--- SUPPLIED INFORMATION ---

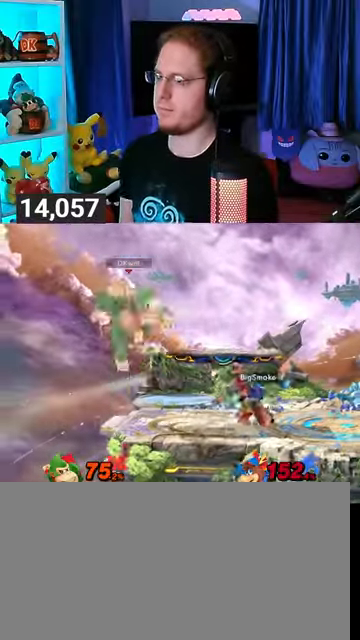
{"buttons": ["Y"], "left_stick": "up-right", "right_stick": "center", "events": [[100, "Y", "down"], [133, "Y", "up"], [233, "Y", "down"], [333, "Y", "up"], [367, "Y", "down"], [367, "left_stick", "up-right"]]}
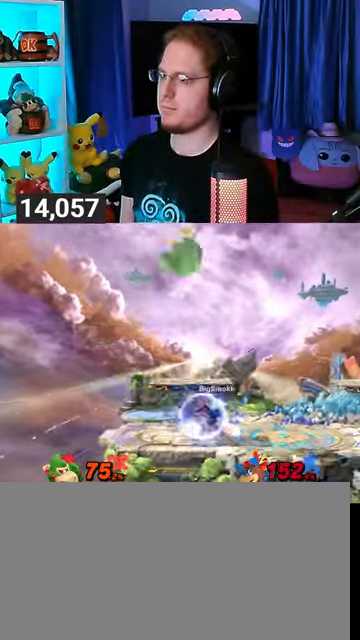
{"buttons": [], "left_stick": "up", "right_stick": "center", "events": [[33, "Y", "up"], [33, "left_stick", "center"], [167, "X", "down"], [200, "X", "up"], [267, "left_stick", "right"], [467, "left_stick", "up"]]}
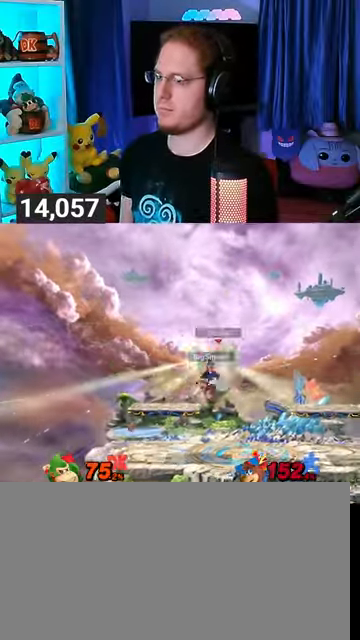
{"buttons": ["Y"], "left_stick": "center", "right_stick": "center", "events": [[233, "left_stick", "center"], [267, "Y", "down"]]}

---

▶ [PROBLEM DETAILS]:
Line by line, output the material above exactly, passing over the pictures.

▶ [RESPONSE TO THE TASK]:
{"buttons": ["Y"], "left_stick": "up-right", "right_stick": "center", "events": [[100, "Y", "down"], [133, "Y", "up"], [233, "Y", "down"], [333, "Y", "up"], [367, "Y", "down"], [367, "left_stick", "up-right"]]}
{"buttons": [], "left_stick": "up", "right_stick": "center", "events": [[33, "Y", "up"], [33, "left_stick", "center"], [167, "X", "down"], [200, "X", "up"], [267, "left_stick", "right"], [467, "left_stick", "up"]]}
{"buttons": ["Y"], "left_stick": "center", "right_stick": "center", "events": [[233, "left_stick", "center"], [267, "Y", "down"]]}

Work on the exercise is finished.